Homecoming closer to home

COLUMBIA -- With less than six months to go before heading home, time's running out for S.C. National Guard troops in Afghanistan.

"We've got so many things we could do to make things better for the Afghans," Brig. Gen. Bob Livingston said Friday. "We're definitely starting to feel the time crunch."

The Columbia business owner is commander of the Guard's 1,800-member 218th Brigade Combat Team -- which includes the 178th Engineer Battalion of Rock Hill -- that took over a task force that is training the Afghan army and police.

Guard leaders already are making plans to send some troops home, Livingston said during a teleconference from his headquarters at Camp Phoenix in Kabul, Afghanistan.

About 200 soldiers of the Mullins-based 1st Battalion, 263rd Armor Regiment will leave Afghanistan in January, Livingston said.

The unit will return to Fort Bragg, N.C., instead of Camp Shelby, Miss., where it mobilized for the Afghan mission.

Having the troops return closer to home will allow them to reunite sooner with family, Livingston said.

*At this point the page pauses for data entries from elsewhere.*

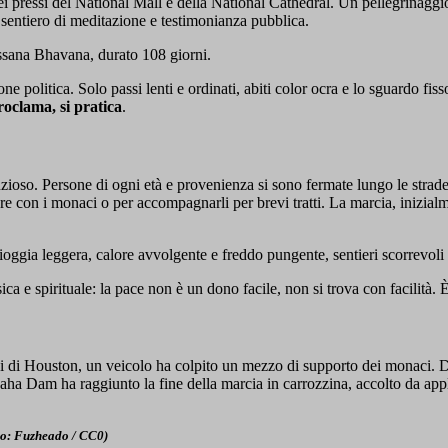
ei pressi del National Mall e della National Cathedral. Un pellegrinagg
 sentiero di meditazione e testimonianza pubblica.
ssana Bhavana, durato 108 giorni.
litica. Solo passi lenti e ordinati, abiti color ocra e lo sguardo fisso s
roclama, si pratica
.
nzioso. Persone di ogni età e provenienza si sono fermate lungo le strade
are con i monaci o per accompagnarli per brevi tratti. La marcia, inizial
pioggia leggera, calore avvolgente e freddo pungente, sentieri scorrevol
ca e spirituale: la pace non è un dono facile, non si trova con facilità. 
si di Houston, un veicolo ha colpito un mezzo di supporto dei monaci. D
ha Dam ha raggiunto la fine della marcia in carrozzina, accolto da app
to: Fuzheado / CC0)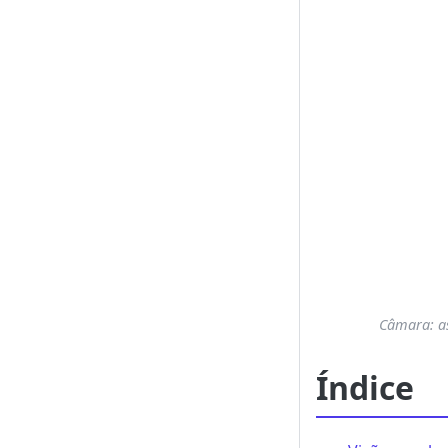
Câmara: as
Índice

Mullins is about 85 miles from Fort Bragg.

Where the rest of the 1,600 S.C. troops, who are due home in May, demobilize hasn't been determined, Livingston said.

Fort Bragg might not be able to handle the S.C. troops. That's because a brigade of the U.S. Army's 82nd Airborne Division, based at Fort Bragg, will be returning from Afghanistan at about the same time, Livingston said.

Other options are being explored, he added.

The police training mission is making progress, and some Afghan police units now are capable of resisting Taliban forces, the one-star leader said.

"We've had some very good successes," Livingston said. "The police are doing very well against the Taliban and organized crime."

He added that recent polls show the Afghan public is beginning to regard the police as highly as it does the country's army. Some 80 percent of Afghans say the army is the country's most-respected institution.

But more needs to be done to train, equip and recruit Afghan police, he added.

The Afghan police force numbers about 57,000 officers, and plans are to increase the force to 82,000, Livingston said.